La perdita complessiva nel Paese è di oltre 6 miliardi di euro rispetto al 2019. Tra il 2019 ed il 2023, in valori nominali, il reddito medio delle famiglie italiane è passato da poco più di 38.300 euro a oltre 43.800 euro l’anno. Un salto di oltre 5.500 euro che, purtroppo, è solo virtuale, perché annullato di fatto dall’aumento dei prezzi. Al netto dell’inflazione, infatti, nel 2023 il reddito reale medio per famiglia è di 38.065 euro, 254 in meno (-0,7%) rispetto a quello del 2019.
Ovviamente i dati generali sono soltanto indicatori medi. Per moltissime famiglie simili redditi sono assolutamente distanti dalla propria effettiva situazione. Oltre il 50% delle famiglie residenti in Italia ha un reddito annuo inferiore alla soglia di 26.000 euro. Una disuguaglianza che è la più consistente tra i grandi Paesi dell'Unione europea.
Si registra inoltre una notevole disparità e disomogeneità sul territorio nazionale, con le zone industrializzate del centronord, in particolare il Nord-Est in testa alla classifica dei redditi e le aree interne del Mezzogiorno fanalino di coda, dove pesano disoccupazione, limiti strutturali del sistema economico, dimensione ridotta delle imprese.
Il livello di reddito medio reale, ciòè tenendo conto del tasso di inflazione ufficiale, delle famiglie della Campania è di 29.750 euro, 8.315 in meno rispetto a quello reale nazionale e 1.297 in meno rispetto ai dati campani del 2019, con un indicatore di povertà relativa notevolmente più elevato di quello nazionale, pari a circa il 25% delle famiglie (contro il 12% nazionale) ed il 30% degli individui.
In particolare, per quel che riguarda la provincia di Avellino, i dati sono ancora più preoccupanti se si guarda ai piccoli Comuni interni, che maggiormente subiscono la desertificazione socio-economica e dove il tasso di anzianità della popolazione è più alto e quindi gli introiti da lavoro più limitati”.
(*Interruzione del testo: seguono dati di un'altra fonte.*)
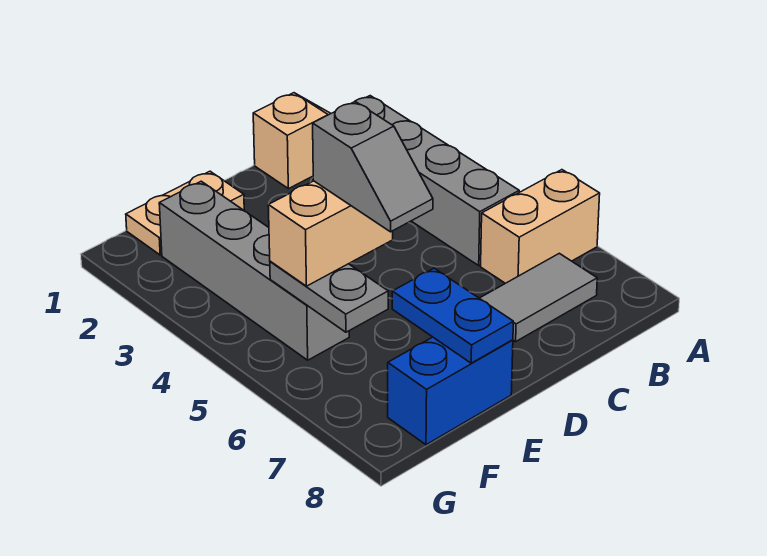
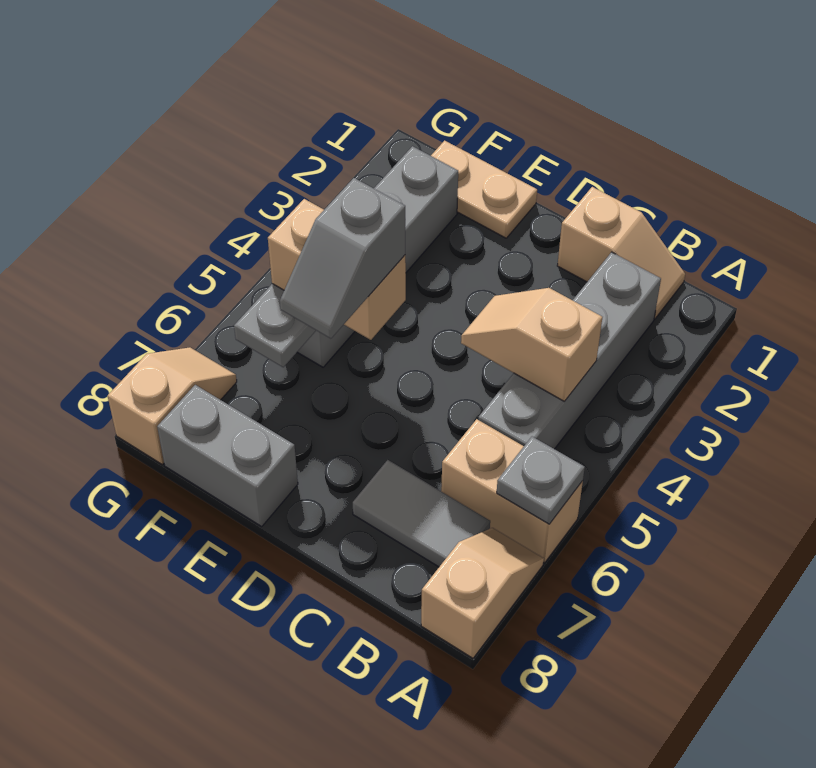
none -> grey plate A6 level 2
none -> tan slope A7:A8 level 1 top 8
none -> tan slope B4:C4 level 2 top B
blue plate E7:E8 level 2 -> none
blue brick E8:F8 level 1 -> grey brick E8:F8 level 1
none -> tan slope G7:G8 level 1 top 8

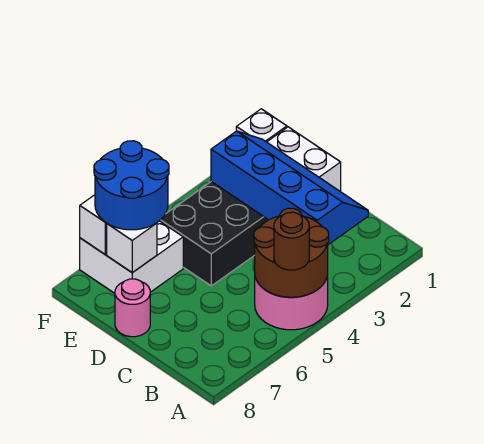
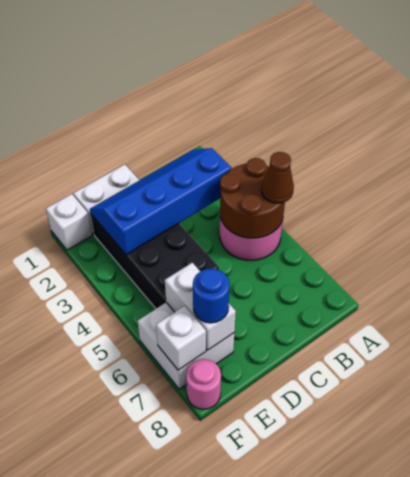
brown round brick A5 level 3 -> brown cone A5 level 3
pink round brick D8 level 1 -> pink round brick F8 level 1
blue round brick E6:F7 level 3 -> blue round brick E7 level 3
white brick E7 level 2 -> white brick E6:E7 level 2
“Lo sviluppo economico del territorio – conclude Marinelli – e quello dell'intero Paese non può prescindere dalla rivitalizzazione dei redditi e di conseguenza dei consumi. Alle misure da assumere a livello centrale, su defiscalizzazione e aumento del potere d'acquisto delle famiglie, è però necessario affiancare interventi su base locale nelle aree più fragili, con il sostegno dei livelli isituzionali sovraordinati, che puntino al superamento delle disparità strutturali esistenti”.